To do:
(A) In the text on head -n -1 returning immediately, why does the reply say the code might be non-portable? Answer in one to three sentences.
(B) Extend the mailing-list reply on head -n -1 returning immediately, starting after its final sentence.

Text extract:
___

On 03/30/2014 09:40 PM, Denis Excoffier wrote:
> Hello,
>
> head -n -1 -- -
> or equivalently
> head -n -1
> returns immediately (ie does not wait for further stdin) and prints nothing.
>
> I use coreutils 8.22 compiled (with gcc-4.8.2) on top of darwin 13.1.0
> (Mavericks).
>
> However the following seem to work perfectly:
> head -n 1
> head -c -1
> cat | head -n -1
> head -n -1 ---presume-input-pipe
> on cygwin: head -n -1
>
> What is weird on my system is lseek() at the beginning of
> elide_tail_lines_file():
> lseek(fd, 0, SEEK_CUR) returns a (random?) number, something like 6735, 539
> etc.
> lseek(fd, 0, SEEK_END) returns 0
So:
head -n -1 # returns immediately
while:
cat | head -n -1 # waits as expected
It seems we might be using non portable code here. POSIX says:
"The behavior of lseek() on devices which are incapable of seeking is
implementation-defined.
The value of the file offset associated with such a device is undefined."
and also:
"The lseek() function shall fail [with ESPIPE if] the fildes argument is
associated with a pipe, FIFO, or socket"
So tty devices would come outside of this POSIX scope.

___

Data extract:

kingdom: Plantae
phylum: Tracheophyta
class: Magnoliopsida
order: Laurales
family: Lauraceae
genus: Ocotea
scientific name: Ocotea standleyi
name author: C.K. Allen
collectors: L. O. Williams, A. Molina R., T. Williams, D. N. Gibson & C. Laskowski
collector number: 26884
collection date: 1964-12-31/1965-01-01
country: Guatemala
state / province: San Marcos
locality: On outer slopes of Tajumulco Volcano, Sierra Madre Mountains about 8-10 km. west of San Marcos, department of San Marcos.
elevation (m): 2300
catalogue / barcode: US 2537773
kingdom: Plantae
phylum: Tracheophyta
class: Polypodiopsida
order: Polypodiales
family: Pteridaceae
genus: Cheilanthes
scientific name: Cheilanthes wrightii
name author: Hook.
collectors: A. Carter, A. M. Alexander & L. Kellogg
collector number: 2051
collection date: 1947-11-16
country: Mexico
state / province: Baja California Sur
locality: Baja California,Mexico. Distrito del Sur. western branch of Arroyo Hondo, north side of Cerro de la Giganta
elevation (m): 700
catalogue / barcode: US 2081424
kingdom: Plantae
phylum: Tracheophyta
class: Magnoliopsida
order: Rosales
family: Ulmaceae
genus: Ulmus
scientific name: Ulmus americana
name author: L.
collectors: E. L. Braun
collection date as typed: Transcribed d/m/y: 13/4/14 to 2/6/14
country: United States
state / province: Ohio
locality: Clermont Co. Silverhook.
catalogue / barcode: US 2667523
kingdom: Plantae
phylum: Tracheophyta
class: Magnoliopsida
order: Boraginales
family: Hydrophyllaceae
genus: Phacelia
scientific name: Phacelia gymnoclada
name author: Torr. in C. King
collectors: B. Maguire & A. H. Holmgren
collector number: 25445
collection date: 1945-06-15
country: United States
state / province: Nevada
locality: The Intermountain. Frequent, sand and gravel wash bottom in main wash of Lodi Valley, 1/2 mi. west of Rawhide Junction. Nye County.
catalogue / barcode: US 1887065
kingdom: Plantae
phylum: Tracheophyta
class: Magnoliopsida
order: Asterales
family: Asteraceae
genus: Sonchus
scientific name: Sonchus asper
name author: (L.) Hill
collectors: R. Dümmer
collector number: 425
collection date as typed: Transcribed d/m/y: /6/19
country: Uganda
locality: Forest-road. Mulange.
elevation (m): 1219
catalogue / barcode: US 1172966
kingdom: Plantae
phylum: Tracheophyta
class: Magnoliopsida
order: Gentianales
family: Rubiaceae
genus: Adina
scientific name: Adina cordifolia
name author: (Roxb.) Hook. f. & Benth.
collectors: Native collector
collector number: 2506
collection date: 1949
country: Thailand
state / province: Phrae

___

Answers for the tasks:
(A) POSIX says that the behavior of lseek() on devices that cannot seek is implementation-defined and that their file offset is undefined. POSIX requires lseek() to fail with ESPIPE only for pipes, FIFOs, and sockets. Tty devices therefore fall outside that scope.

(B)
Furthermore the FreeBSD lseek man pages states:
"Some devices are incapable of seeking and POSIX does not specify which
devices must support it.
Linux specific restrictions: using lseek on a tty device returns
ESPIPE. Other systems return the number of written characters, using
SEEK_SET to set the counter. Some devices, e.g. /dev/null do not cause
the error ESPIPE, but return a pointer which value is undefined."
Now head(1) isn't the only place we use this logic. In dd we have:
offset = lseek (STDIN_FILENO, 0, SEEK_CUR);
input_seekable = (0 <= offset);
I wonder should be be using something like:
bool seekable (int fd)
{
return ! isatty (fd) && lseek (fd, 0, SEEK_CUR) >= 0;
}
Though this only handles the tty case, and there
could be other devices for which this could be an issue.
So the general question is, is there a way we can robustly
determine if we have a seekable device or not?
Perhaps by using SEEK_SET in combination with SEEK_CUR,
but notice the BSD lseek man page above says that tty devices
support SEEK_SET also :/ Anyway...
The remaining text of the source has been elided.